Alternatively, if two values are passed then these will be used as initial and final values of λ, with the additional --interpolate-steps option specifying the number of steps (calls to the server) over which λ will be linearly interpolated. (This can also be specified using the EMLE_INTERPOLATE_STEPS environment variable.) In this case the energy file (if written) will contain output similar to that shown below. The columns specify the current step, the current λ value, the energy at the current λ value, and the pure MM and EMLE energies.

#     Step                     λ             E(λ) (Eh)           E(λ=0) (Eh)           E(λ=1) (Eh)
         0        0.000000000000       -0.031915396452       -0.031915396452     -495.735900878906
         5        0.100000000000      -49.588279724121       -0.017992891371     -495.720855712891
        10        0.200000000000      -99.163040161133       -0.023267691955     -495.722106933594
        15        0.300000000000     -148.726318359375       -0.015972195193     -495.717071533203
        20        0.400000000000     -198.299896240234       -0.020024012774     -495.719726562500
        25        0.500000000000     -247.870407104492       -0.019878614694     -495.720947265625
        30        0.600000000000     -297.434417724609       -0.013046705164     -495.715332031250
        35        0.700000000000     -347.003417968750       -0.008571878076     -495.715515136719
        40        0.800000000000     -396.570098876953       -0.006970465649     -495.710876464844
        45        0.900000000000     -446.150207519531       -0.019694851711     -495.720275878906
        50        1.000000000000     -495.725952148438       -0.020683377981     -495.725952148438

OpenMM integration

We provide an interface between emle-engine and OpenMM via the Sire molecular simulation framework. This allows QM/MM simulations to be run with OpenMM using EMLE for the embedding model. This provides improved performance and flexibility in comparison to the sander interface, although the implementation should currently be treated as being experimental.

To use, first create an emle-sire conda environment:

conda env create -f environment_sire.yaml
conda activate emle-sire

Next install emle-engine into the environment:

python setup.py install

For instructions on how to use the emle-sire interface, see the tutorial documentation here.

When performing end-state correction simulations using the emle-sire interface there is no need to specify the lambda_interpolate keyword when creating an EMLECalculator instance.
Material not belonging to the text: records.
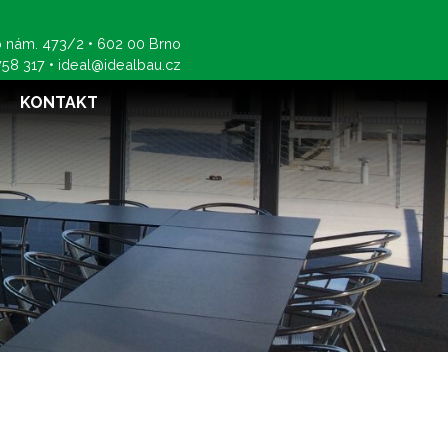
 nám. 473/2 • 602 00 Brno
758 317
•
ideal@idealbau.cz
KONTAKT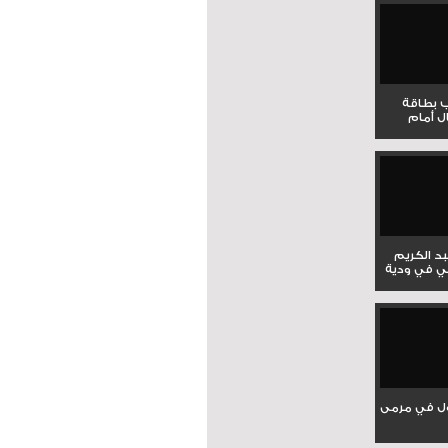
ب بطاقة
ل أمام
بد الكريم
ي في ودية
ل في مرمى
Instead, interpolation can be enabled when creating a Sire dynamics object via the same keyword. (See the tutorial for details.)

Issues

The DeePMD-kit conda package pulls in a version of MPI which may cause problems if using ORCA as the in vacuo backend, particularly when running on HPC resources that might enforce a specific MPI setup. (ORCA will internally call mpirun to parallelise work.) Since we don't need any of the MPI functionality from DeePMD-kit, the problematic packages can be safely removed from the environment with:

conda remove --force mpi mpich

Alternatively, if performance isn't an issue, simply set the number of threads to 1 in the sander input file, e.g.:

&orc
  method='XTB2',
  num_threads=1
/

When running on an HPC resource it can often take a while for the emle-server to start. As such, the client will try reconnecting on failure a specified number of times before raising an exception. (Sleeping 2 seconds between retries.) By default, the client tries will try to connect 100 times. If this is unsuitable for your setup, then the number of attempts can be configured using the EMLE_RETRIES environment variable.

When performing interpolation it is currently not possible to use AMBER force fields with CMAP terms due to a memory deallocation bug in pysander.